Temple of Hephaestus
The Temple of Hephaestus is the best preserved ancient Greek temple. It is located on the north west side of the Ancient Agora on top of the Agoraios Kolonos Hill. From the 7th century until 1834, it served as the Greek Orthodox church of St. George Akamates.
Hephaestus is the Greek god of fire and volcanoes. He is also god of all craftsmen and smiths. He is the equivalent of the Roman god Vulcan.

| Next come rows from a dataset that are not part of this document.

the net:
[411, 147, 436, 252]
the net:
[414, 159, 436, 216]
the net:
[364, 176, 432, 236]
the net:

Although built in 449 BC, it is almost completely intact even today. The columns, roof and pediments are nearly unscathed. As it was believed that Theseus (a hero and king of Athens) was buried in the temple, it is also known as Theseion. However, the remains of Theseus were found in some other part near Acropolis. It is also believed that the temple was dedicated to Theseus. Numerous smiths and craftsmen worked in the temple's vicinity. Therefore, Hephaestus, the god of craftsmen and Athena Ergane, goddess of pottery and arts were worshiped here.The temple is believed to be designed by the architect of the Parthenon (temple of Athena). It is a peripteral temple having Doric style of architecture. The east and west sides of the temple are shorter, having six columns; whereas, the north and south sides are longer, having 13 columns (the columns in the corner are counted twice). Marble is extensively used in the temple. Its sculptures are made of Parian marble. [buzzledotcom]
It is a pretty impressive temple; for one this age, she looks extremely wonderful. The temple can give Parthenon a run for her money, looks wise. She has aged gracefully. What a dame.